◆ Assigned task: In the records below, the lines from the one with "One neuron or" through the last are to be printed exactly, and nothing else.

Spatial grounding data
--------------------
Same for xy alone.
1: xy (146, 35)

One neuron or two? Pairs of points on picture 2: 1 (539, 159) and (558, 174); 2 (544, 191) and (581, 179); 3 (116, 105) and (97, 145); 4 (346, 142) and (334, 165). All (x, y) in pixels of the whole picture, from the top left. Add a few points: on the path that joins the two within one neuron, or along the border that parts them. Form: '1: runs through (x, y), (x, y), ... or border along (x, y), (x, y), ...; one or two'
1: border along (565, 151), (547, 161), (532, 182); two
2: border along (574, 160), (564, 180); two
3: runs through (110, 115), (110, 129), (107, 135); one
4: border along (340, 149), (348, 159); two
--------------------
◆ Result:
One neuron or two? Pairs of points on picture 2: 1 (539, 159) and (558, 174); 2 (544, 191) and (581, 179); 3 (116, 105) and (97, 145); 4 (346, 142) and (334, 165). All (x, y) in pixels of the whole picture, from the top left. Add a few points: on the path that joins the two within one neuron, or along the border that parts them. Form: '1: runs through (x, y), (x, y), ... or border along (x, y), (x, y), ...; one or two'
1: border along (565, 151), (547, 161), (532, 182); two
2: border along (574, 160), (564, 180); two
3: runs through (110, 115), (110, 129), (107, 135); one
4: border along (340, 149), (348, 159); two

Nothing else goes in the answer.